» Ejercicio:
Prolongue el fragmento de más abajo sobre Alonso Ruiz Rosas y la aventura de la poesía, empezando justo después de su última oración.

» Fragmento seleccionado:

El libro lo armamos usando dos sillas y una placa de acrílico a manera de mesa de montaje. Con tijeras y algo de goma íbamos cortando y pegando las palabras

Alonso Ruiz Rosas fue el primer y más combativo secuaz en la aventura de la poesía. Recuerdo que había heredado un enorme escritorio y en la casona de su tía Judith nos reuníamos a corregir minuciosamente cada poema, cada verso, cada palabra que habían surgido en las inmediatas 24 horas.

No me avergüenza confesar que un barato vino de damajuana era nuestro fiel compañero, y bajo la influencia de este letal elixir solíamos patrullar las calles del centro histórico, protagonizando las inevitables travesuras literarias. Recuerdo que con increíble frecuencia visitabamos la plaza San Francisco acompañados por Isabel Olivares y Sergio Carrasco, y allí Alonso recitaba a voz en cuello largos poemas de Francisco de Quevedo.

» Sección de datos:
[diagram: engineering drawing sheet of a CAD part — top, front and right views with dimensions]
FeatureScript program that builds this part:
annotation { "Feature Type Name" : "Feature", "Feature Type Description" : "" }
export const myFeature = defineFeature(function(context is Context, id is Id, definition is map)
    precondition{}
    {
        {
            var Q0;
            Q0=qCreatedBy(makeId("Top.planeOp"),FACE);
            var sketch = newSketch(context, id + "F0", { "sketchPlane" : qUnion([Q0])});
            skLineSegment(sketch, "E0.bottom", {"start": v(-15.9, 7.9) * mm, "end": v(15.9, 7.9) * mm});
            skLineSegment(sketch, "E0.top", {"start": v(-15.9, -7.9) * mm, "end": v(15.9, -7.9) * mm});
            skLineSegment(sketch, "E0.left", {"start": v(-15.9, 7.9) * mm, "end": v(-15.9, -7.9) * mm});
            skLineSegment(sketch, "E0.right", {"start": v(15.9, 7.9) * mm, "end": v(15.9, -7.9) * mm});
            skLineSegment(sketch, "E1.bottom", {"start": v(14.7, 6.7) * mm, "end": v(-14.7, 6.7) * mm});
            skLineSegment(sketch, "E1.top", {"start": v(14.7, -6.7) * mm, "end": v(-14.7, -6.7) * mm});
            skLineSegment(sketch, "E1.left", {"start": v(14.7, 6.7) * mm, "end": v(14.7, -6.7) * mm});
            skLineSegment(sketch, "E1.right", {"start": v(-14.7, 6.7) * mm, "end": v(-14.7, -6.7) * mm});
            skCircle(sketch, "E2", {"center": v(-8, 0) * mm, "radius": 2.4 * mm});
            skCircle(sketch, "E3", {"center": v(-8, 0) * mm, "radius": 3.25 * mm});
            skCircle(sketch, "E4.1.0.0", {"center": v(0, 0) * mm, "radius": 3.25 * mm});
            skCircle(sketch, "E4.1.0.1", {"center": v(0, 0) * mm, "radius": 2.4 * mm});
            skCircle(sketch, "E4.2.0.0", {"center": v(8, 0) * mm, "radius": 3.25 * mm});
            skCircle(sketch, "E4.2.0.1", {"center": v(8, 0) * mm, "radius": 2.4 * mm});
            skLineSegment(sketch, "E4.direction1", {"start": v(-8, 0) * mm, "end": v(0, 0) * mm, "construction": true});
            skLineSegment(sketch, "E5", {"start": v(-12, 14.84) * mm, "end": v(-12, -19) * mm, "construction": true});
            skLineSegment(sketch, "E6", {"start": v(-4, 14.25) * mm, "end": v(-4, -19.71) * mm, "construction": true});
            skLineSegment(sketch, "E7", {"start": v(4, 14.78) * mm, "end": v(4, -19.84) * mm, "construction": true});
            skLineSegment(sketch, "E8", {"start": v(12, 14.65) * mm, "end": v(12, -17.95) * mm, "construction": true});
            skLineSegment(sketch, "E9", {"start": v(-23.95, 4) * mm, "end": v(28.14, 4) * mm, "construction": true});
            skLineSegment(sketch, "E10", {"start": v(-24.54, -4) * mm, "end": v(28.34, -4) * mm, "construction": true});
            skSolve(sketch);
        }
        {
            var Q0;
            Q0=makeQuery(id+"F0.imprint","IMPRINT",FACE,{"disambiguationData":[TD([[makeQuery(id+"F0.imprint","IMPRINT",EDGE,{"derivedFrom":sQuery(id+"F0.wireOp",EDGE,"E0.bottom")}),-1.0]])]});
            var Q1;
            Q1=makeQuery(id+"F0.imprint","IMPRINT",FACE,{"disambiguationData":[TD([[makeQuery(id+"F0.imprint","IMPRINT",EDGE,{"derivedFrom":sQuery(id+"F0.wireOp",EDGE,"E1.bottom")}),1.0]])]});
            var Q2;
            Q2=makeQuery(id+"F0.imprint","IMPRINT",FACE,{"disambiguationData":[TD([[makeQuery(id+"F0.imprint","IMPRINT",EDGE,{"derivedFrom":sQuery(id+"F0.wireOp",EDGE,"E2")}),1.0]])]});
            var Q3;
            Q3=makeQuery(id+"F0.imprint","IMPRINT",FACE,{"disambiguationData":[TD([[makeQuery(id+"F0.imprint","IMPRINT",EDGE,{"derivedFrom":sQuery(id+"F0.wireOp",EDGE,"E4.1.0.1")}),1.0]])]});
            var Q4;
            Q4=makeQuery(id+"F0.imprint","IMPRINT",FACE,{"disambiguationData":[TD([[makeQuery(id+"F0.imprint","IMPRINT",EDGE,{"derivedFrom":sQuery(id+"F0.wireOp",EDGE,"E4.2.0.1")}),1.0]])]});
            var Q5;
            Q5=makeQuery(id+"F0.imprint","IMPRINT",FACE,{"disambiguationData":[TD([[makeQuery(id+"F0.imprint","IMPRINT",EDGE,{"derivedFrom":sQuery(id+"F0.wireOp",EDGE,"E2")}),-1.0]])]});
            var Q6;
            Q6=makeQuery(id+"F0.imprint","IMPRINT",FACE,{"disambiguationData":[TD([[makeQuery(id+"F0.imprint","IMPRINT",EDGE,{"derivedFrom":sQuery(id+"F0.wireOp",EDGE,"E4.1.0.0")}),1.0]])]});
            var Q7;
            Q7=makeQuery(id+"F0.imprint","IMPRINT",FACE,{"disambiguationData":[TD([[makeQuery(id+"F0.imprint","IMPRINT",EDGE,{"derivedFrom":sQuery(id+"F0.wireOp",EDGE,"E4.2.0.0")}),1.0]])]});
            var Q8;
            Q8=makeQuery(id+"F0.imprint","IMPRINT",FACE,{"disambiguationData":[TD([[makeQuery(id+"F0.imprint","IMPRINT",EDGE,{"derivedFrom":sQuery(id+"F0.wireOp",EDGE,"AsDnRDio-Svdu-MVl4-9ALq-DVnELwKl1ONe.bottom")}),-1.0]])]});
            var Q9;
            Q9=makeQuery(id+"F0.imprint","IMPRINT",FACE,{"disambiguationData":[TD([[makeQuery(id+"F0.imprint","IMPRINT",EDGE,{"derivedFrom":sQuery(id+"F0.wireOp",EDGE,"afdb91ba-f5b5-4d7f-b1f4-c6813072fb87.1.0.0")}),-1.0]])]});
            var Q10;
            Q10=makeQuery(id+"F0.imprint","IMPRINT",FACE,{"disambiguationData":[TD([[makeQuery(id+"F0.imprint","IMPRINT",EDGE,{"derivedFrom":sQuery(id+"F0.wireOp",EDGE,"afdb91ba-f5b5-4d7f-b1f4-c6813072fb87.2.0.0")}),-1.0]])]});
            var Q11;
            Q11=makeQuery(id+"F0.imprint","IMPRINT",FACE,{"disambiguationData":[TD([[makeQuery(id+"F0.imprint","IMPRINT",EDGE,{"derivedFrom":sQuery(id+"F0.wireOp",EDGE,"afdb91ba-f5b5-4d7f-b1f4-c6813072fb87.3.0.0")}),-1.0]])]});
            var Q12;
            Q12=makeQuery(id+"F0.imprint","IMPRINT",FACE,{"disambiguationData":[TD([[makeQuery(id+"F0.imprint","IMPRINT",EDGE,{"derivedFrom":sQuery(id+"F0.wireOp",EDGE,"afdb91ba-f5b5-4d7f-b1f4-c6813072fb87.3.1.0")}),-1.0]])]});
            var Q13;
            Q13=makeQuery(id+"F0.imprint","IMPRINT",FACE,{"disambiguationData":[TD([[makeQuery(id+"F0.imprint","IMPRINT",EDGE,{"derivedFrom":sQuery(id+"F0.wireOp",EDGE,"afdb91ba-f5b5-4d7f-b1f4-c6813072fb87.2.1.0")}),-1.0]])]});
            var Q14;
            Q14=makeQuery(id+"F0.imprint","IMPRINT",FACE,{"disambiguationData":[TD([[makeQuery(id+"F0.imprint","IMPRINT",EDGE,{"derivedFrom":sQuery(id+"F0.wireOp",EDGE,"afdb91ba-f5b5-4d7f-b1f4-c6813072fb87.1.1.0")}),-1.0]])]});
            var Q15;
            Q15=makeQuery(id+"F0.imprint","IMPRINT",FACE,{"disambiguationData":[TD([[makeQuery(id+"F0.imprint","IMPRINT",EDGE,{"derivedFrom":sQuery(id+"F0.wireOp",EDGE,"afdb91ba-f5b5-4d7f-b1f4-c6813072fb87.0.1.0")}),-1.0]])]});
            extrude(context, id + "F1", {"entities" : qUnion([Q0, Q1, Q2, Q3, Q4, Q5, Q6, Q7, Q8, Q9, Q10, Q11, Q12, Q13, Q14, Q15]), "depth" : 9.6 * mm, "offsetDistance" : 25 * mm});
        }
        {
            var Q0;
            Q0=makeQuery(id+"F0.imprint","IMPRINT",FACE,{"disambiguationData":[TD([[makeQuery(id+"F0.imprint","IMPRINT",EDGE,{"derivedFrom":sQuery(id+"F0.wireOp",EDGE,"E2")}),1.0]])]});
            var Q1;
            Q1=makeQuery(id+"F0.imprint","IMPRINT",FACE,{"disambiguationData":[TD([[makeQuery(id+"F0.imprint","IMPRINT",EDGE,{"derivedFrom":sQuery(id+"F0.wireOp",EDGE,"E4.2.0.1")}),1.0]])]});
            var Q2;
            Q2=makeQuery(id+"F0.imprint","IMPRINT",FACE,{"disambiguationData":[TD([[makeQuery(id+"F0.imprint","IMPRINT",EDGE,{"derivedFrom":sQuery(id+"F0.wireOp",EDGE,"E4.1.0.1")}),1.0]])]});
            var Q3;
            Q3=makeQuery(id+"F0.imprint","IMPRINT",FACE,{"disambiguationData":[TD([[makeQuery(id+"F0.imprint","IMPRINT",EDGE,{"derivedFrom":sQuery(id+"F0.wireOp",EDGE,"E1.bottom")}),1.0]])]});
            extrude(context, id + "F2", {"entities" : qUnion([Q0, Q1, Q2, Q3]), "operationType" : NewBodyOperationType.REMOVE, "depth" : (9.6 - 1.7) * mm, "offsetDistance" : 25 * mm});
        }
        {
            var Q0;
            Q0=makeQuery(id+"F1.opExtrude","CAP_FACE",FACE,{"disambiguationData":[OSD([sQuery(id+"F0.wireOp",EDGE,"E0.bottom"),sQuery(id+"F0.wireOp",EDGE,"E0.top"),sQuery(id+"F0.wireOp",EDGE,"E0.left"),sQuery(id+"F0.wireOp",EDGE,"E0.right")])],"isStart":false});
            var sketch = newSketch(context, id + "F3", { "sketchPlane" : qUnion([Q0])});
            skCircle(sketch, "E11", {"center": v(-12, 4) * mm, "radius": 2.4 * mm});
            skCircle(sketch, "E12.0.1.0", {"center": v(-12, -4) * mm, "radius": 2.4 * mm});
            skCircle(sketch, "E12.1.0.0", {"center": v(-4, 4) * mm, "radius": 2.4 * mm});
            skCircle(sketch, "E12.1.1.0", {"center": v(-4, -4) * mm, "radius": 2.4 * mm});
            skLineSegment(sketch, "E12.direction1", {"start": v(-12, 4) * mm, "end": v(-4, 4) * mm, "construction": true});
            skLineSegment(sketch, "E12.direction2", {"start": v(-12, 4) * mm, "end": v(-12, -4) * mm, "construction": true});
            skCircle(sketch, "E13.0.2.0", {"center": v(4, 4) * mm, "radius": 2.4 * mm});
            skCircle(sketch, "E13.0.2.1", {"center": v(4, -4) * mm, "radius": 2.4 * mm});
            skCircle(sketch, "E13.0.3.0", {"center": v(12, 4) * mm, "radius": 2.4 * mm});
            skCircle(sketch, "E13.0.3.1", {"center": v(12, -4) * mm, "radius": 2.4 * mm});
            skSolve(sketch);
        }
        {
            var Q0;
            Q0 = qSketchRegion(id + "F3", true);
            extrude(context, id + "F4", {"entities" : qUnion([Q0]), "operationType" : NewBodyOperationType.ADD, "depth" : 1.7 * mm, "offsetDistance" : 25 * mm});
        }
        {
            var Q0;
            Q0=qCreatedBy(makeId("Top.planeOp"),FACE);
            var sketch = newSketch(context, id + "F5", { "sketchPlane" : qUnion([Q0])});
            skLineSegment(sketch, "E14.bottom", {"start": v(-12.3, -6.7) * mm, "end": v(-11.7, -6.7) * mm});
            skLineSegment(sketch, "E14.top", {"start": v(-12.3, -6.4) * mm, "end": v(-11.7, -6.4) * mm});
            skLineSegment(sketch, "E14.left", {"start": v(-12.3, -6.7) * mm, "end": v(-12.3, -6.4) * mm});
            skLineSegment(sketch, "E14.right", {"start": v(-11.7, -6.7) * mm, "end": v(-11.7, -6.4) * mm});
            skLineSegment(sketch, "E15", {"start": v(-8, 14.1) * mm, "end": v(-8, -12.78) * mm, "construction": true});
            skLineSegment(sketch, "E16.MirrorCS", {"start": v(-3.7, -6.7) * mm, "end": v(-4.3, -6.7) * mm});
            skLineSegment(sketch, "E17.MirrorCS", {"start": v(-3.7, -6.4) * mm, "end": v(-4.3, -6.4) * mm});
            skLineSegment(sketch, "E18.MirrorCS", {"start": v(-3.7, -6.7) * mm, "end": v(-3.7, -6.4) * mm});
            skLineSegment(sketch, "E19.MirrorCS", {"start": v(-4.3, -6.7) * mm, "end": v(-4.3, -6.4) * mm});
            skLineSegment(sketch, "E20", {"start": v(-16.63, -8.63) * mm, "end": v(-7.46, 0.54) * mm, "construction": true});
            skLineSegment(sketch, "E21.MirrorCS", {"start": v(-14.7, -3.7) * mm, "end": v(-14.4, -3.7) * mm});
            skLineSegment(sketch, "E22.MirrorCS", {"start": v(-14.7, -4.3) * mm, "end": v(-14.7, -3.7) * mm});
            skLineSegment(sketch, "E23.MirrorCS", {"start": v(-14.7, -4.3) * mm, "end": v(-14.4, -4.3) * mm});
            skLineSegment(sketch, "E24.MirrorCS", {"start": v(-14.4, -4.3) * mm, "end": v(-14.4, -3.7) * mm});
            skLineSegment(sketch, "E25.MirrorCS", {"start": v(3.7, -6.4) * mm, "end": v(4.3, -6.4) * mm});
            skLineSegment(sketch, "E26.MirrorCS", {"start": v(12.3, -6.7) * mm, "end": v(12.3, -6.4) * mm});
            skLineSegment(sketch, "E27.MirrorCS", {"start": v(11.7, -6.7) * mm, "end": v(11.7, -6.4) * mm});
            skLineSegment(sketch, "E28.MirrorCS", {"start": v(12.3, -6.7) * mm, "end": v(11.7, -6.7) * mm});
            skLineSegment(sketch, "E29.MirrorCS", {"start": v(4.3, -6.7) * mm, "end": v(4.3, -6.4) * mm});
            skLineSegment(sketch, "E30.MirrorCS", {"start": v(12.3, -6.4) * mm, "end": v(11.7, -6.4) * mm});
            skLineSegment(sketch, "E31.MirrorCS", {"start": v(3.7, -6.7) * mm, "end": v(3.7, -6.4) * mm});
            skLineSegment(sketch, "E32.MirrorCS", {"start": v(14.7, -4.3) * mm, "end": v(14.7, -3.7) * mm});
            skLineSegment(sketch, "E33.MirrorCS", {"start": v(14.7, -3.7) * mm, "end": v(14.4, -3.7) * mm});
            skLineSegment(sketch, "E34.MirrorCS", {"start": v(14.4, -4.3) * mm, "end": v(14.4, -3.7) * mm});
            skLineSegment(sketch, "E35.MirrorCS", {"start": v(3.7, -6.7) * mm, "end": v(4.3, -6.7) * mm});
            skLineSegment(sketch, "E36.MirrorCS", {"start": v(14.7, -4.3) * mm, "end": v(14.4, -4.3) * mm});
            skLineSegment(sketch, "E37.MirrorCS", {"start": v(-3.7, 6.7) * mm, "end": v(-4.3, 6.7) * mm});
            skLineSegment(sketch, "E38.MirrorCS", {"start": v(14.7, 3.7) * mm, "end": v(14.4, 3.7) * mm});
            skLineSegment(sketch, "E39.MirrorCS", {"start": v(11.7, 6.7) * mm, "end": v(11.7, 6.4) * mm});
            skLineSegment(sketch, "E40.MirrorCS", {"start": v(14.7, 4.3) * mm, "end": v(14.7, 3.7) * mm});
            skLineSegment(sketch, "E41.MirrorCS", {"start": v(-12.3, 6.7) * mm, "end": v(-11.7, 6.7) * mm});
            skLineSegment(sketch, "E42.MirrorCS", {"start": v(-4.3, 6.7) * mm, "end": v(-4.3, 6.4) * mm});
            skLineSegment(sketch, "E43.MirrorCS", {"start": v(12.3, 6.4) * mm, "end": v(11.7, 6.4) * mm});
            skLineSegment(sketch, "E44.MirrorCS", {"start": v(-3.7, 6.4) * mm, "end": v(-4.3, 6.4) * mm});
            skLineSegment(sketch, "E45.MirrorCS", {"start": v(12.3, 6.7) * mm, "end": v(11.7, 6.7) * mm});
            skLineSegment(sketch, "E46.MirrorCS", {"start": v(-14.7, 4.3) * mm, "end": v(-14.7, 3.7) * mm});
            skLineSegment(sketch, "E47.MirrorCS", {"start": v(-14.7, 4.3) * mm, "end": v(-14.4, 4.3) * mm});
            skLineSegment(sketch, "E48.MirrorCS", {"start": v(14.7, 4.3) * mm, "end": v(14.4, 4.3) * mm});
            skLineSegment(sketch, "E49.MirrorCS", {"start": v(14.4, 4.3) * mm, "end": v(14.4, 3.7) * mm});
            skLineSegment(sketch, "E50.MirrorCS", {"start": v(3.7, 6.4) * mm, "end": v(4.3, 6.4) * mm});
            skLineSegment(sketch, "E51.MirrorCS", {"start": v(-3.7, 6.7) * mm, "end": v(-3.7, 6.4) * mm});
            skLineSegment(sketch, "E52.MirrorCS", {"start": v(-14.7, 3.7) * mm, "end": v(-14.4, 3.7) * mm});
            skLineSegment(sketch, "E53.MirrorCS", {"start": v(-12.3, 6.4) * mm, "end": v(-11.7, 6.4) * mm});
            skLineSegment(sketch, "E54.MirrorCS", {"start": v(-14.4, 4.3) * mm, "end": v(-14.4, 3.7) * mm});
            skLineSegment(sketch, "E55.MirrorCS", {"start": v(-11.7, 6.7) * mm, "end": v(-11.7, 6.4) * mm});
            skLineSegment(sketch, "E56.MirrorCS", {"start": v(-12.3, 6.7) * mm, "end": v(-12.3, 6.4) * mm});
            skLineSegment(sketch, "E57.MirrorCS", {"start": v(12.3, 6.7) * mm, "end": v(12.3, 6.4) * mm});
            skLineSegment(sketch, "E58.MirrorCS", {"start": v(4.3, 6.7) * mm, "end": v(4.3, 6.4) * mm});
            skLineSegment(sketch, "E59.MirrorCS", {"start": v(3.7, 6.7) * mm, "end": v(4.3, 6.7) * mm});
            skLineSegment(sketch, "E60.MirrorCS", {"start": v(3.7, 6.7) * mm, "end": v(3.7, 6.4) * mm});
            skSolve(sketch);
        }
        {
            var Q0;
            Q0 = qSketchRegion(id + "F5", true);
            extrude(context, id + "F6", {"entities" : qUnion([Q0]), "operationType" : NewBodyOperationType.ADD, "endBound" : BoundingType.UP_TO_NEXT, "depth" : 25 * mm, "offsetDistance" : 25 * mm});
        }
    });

» Respuesta:
Otro de los templos claves fue la casa de la familia Maldonado. Casi todas las tardes nos recibía Angelita y ahí, escuchando a La chica de Ipanema, debatíamos sobre asuntos como eso de que para encontrar algo verdadero hay que estar verdaderamente perdido, o que el amor está básicamente hecho de lugares comunes, o que cualquiera, en un mal día, puede ponerse en contacto con el desconocido que habita detrás de sus pestañas. Cosas de ese tipo, hasta que llegaban las ocho de la noche y nos dirigíamos al Quinqué, un bar indispensable en la calle santa catalina. Pero claro, no todo era la épica del poeta joven. Cuando finalmente logré coleccionar una razonable cantidad de papeles surgió la idea de publicar.